§ What this task involves: When you find the word "text" in a line of the entries, please copy the whole line.

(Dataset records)

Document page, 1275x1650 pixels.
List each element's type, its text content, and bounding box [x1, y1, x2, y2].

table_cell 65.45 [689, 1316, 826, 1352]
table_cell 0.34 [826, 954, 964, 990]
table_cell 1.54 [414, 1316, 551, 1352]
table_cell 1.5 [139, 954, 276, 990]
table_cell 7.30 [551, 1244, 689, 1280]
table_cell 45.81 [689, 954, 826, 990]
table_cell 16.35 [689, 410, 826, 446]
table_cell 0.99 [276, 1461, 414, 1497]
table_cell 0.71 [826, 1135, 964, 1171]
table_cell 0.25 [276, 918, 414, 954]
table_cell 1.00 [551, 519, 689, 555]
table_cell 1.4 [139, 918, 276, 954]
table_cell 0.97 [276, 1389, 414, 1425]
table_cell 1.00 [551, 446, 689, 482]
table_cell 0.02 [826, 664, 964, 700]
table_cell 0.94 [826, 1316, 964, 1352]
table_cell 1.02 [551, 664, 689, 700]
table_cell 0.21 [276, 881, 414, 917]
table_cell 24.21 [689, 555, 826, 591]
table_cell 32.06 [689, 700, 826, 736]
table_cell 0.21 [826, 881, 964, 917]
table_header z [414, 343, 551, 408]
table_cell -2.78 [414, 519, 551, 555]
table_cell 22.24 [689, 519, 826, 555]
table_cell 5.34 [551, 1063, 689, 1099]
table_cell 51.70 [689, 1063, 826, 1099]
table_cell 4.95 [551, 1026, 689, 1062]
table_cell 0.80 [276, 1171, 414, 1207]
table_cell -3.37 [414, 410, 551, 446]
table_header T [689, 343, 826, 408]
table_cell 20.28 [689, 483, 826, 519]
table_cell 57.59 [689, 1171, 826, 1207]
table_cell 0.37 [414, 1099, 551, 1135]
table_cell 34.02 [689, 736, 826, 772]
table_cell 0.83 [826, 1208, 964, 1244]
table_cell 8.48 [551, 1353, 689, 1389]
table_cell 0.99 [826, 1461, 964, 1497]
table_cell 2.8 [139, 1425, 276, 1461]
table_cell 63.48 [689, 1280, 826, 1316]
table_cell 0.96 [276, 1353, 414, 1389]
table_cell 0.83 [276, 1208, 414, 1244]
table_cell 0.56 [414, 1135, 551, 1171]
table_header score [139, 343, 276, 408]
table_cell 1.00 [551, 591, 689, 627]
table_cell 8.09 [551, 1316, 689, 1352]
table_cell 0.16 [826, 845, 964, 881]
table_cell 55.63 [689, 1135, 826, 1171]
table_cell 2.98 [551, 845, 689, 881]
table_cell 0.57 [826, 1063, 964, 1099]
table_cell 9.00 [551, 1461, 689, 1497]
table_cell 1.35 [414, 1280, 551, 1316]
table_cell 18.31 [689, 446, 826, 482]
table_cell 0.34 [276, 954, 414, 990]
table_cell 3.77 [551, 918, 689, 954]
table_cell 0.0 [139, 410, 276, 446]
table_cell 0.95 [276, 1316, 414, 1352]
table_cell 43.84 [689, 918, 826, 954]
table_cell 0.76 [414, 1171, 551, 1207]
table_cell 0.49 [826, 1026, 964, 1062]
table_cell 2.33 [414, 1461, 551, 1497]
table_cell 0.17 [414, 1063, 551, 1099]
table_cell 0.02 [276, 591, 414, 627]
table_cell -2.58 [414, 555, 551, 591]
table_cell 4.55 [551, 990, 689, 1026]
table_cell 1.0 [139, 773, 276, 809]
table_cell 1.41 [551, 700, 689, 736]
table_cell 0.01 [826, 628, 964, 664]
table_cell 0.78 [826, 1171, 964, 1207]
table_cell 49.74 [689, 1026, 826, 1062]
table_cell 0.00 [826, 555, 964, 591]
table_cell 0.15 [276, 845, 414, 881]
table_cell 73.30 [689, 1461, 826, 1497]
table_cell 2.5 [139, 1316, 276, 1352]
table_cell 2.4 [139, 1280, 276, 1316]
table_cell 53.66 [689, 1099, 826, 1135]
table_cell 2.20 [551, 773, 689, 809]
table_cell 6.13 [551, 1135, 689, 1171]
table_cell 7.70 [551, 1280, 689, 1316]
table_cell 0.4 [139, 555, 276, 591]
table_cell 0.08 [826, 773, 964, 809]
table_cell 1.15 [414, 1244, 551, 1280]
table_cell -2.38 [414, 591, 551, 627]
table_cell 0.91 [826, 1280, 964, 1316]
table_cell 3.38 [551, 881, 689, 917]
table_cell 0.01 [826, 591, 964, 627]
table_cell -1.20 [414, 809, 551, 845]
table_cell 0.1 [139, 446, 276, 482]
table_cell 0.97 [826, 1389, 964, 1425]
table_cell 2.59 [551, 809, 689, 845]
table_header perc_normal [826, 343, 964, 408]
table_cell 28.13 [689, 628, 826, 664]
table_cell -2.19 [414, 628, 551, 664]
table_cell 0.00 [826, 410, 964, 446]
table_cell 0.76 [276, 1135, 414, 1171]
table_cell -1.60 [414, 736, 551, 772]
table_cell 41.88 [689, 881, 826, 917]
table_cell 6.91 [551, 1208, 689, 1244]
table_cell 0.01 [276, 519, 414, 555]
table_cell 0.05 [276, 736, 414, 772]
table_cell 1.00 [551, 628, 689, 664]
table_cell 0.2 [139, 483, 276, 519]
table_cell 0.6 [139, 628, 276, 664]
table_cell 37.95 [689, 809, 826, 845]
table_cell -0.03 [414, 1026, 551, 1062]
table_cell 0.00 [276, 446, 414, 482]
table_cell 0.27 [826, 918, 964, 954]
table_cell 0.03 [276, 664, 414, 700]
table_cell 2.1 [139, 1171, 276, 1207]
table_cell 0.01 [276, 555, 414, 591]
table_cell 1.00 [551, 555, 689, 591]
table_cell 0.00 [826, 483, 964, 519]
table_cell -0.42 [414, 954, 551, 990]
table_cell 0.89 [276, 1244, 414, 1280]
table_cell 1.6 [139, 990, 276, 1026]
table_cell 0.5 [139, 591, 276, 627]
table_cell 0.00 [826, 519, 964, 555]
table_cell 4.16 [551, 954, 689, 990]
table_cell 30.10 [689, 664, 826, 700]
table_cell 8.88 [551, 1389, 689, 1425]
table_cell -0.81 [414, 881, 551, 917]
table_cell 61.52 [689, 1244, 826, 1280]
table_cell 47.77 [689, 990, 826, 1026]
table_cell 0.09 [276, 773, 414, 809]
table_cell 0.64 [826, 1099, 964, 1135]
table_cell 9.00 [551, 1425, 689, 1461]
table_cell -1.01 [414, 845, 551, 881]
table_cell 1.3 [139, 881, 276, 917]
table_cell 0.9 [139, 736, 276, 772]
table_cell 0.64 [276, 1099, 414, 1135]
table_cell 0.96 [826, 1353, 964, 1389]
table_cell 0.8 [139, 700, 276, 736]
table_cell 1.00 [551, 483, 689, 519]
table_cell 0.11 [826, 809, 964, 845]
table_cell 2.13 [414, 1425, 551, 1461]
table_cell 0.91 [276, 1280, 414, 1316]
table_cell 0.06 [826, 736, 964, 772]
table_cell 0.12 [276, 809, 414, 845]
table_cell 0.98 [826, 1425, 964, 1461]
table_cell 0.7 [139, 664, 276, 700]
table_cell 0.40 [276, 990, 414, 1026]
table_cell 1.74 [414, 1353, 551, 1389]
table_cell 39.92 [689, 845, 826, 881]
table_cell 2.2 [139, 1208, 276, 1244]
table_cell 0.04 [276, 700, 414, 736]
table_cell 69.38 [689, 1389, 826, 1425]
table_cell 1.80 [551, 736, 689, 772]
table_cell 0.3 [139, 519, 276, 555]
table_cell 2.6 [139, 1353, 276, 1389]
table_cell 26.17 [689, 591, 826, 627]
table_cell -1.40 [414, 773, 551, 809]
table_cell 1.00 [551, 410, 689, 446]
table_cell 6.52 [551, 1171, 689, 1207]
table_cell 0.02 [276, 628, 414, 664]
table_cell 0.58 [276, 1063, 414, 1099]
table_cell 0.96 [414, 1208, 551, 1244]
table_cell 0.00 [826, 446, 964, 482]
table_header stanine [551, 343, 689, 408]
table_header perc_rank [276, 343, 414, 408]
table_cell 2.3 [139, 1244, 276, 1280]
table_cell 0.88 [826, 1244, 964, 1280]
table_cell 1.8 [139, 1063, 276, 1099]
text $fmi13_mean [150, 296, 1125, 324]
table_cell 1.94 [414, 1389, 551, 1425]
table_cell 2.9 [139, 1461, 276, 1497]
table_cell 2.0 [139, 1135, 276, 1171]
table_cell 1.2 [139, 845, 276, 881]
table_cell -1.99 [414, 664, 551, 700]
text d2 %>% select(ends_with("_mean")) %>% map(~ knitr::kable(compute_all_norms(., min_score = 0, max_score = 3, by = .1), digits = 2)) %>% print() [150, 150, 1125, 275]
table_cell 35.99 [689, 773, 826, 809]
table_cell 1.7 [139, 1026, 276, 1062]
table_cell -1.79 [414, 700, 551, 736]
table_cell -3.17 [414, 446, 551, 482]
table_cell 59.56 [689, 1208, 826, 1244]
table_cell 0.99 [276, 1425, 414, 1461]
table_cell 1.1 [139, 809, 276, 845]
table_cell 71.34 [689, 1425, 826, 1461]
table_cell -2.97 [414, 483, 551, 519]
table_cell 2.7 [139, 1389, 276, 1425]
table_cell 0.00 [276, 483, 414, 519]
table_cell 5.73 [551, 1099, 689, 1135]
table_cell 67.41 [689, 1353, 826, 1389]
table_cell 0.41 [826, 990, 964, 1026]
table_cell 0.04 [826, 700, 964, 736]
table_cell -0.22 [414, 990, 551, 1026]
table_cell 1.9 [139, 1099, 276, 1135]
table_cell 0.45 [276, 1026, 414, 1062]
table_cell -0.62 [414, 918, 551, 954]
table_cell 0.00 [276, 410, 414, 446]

§ The answer:
List each element's type, its text content, and bounding box [x1, y1, x2, y2].
text $fmi13_mean [150, 296, 1125, 324]
text d2 %>% select(ends_with("_mean")) %>% map(~ knitr::kable(compute_all_norms(., min_score = 0, max_score = 3, by = .1), digits = 2)) %>% print() [150, 150, 1125, 275]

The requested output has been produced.